Actually, althought the advice given above to avoid floating-point numbers is generally good advice for Project Euler problems, in this case it is incorrect. Fibonacci numbers can be computed by the formula F_n = phi^n / sqrt(5), so that the first fibonacci number greater than a thousand digits can be computed as 10^999 < phi^n / sqrt(5). Taking the logarithm to base ten of both sides -- recall that sqrt(5) is the same as 5^(1/2) -- gives 999 < n log_10(phi) - 1/2 log_10(5), and solving for n gives (999 + 1/2 log_10(5)) / log_10(phi) < n. The left-hand side of that equation evaluates to 4781.85927, so the smallest n that gives a thousand digits is 4782.
You can use the sliding window trick to compute the terms of the Fibonacci sequence iteratively, rather than using the closed form (or doing it recursively as it's normally defined).
The Python version for finding fib(n) is as follows:
def fib(n):
a = 1
b = 1
for i in range(2, n):
b = a + b
a = b - a
return b
This works when F(1) is defined as 1, as it is in Project Euler 25.
I won't give the exact solution to the problem here, but the code above can be reworked so it keeps track of n until a sentry value (10**999) is reached.

Dataset entries

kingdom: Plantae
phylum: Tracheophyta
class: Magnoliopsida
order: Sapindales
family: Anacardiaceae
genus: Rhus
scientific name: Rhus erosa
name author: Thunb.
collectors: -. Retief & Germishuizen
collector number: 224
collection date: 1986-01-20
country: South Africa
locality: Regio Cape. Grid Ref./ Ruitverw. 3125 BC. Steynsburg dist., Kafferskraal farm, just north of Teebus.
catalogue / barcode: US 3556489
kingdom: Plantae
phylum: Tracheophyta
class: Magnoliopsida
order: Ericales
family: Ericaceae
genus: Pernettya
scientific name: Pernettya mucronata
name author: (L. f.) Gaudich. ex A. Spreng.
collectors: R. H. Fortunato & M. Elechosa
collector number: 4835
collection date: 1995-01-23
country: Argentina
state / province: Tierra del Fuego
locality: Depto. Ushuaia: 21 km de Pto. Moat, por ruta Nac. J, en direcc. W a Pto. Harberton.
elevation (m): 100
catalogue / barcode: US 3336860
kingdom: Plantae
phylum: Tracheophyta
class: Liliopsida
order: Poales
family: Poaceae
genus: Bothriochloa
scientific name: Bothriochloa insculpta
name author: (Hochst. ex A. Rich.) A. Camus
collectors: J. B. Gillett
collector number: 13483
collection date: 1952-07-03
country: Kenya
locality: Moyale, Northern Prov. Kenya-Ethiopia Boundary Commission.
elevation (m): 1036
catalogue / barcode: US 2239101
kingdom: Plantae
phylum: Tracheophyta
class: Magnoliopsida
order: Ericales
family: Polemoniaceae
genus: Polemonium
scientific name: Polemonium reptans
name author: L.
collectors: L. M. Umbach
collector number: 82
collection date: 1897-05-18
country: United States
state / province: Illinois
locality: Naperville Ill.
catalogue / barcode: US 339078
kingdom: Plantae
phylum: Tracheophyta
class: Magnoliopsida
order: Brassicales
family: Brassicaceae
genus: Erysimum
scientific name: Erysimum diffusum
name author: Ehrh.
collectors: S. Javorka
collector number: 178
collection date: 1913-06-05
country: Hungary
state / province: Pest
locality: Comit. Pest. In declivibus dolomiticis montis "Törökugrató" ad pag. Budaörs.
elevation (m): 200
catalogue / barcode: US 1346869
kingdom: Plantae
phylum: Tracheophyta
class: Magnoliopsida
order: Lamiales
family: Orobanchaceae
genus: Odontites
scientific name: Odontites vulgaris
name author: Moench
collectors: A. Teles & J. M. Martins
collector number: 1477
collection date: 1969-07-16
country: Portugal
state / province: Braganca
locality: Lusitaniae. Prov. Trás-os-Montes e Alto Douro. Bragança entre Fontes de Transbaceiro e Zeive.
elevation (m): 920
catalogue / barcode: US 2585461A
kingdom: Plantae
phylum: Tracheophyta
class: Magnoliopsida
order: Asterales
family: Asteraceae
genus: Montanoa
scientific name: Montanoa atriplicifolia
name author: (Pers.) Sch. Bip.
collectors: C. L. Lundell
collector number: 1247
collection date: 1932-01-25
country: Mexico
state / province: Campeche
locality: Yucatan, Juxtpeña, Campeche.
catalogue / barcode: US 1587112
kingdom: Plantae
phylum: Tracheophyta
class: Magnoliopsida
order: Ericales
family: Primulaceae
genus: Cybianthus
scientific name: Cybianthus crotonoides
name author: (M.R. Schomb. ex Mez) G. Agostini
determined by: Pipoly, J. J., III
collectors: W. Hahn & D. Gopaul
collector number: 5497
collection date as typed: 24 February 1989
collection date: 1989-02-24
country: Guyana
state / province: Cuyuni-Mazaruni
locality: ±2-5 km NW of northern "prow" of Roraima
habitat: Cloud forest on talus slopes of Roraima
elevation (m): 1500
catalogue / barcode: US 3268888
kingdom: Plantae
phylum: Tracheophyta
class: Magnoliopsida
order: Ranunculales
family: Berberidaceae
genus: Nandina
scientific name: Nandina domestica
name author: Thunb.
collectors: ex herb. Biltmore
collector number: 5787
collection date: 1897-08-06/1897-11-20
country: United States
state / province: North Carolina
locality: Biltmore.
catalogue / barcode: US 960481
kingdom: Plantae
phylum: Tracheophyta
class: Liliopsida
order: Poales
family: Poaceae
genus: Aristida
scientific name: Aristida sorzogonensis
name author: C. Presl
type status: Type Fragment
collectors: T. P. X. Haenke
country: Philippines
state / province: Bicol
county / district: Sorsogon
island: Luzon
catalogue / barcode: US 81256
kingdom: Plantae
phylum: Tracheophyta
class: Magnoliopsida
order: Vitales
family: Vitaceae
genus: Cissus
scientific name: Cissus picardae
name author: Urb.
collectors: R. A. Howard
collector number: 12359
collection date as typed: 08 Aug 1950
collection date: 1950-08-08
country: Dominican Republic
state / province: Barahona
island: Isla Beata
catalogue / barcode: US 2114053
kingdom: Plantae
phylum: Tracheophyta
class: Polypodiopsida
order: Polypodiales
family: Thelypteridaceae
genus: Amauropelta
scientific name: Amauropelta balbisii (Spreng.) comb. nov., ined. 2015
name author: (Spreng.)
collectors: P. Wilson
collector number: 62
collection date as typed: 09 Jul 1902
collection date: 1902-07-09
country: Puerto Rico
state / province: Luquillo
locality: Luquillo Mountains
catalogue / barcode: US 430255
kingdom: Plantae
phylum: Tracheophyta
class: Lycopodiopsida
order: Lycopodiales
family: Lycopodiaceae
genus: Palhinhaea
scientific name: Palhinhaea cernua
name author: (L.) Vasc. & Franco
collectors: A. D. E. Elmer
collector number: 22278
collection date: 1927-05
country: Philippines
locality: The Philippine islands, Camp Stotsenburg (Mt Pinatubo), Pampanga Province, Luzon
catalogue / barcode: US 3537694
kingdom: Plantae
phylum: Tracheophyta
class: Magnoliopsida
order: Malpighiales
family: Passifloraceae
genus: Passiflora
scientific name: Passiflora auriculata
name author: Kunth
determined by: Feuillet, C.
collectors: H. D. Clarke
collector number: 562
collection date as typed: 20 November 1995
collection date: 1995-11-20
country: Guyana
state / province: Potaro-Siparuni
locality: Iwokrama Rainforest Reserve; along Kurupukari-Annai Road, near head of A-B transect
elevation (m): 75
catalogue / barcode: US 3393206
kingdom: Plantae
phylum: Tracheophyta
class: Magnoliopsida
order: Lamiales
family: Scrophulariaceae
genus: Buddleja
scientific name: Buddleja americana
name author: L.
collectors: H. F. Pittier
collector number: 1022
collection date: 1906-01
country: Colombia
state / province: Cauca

PROBLEM DESCRIPTION
Reproduce the entire passage on computing Fibonacci numbers word for word, keeping every line, symbol, and spelling unchanged.

EXPECTED ANSWER
Actually, althought the advice given above to avoid floating-point numbers is generally good advice for Project Euler problems, in this case it is incorrect. Fibonacci numbers can be computed by the formula F_n = phi^n / sqrt(5), so that the first fibonacci number greater than a thousand digits can be computed as 10^999 < phi^n / sqrt(5). Taking the logarithm to base ten of both sides -- recall that sqrt(5) is the same as 5^(1/2) -- gives 999 < n log_10(phi) - 1/2 log_10(5), and solving for n gives (999 + 1/2 log_10(5)) / log_10(phi) < n. The left-hand side of that equation evaluates to 4781.85927, so the smallest n that gives a thousand digits is 4782.
You can use the sliding window trick to compute the terms of the Fibonacci sequence iteratively, rather than using the closed form (or doing it recursively as it's normally defined).
The Python version for finding fib(n) is as follows:
def fib(n):
a = 1
b = 1
for i in range(2, n):
b = a + b
a = b - a
return b
This works when F(1) is defined as 1, as it is in Project Euler 25.
I won't give the exact solution to the problem here, but the code above can be reworked so it keeps track of n until a sentry value (10**999) is reached.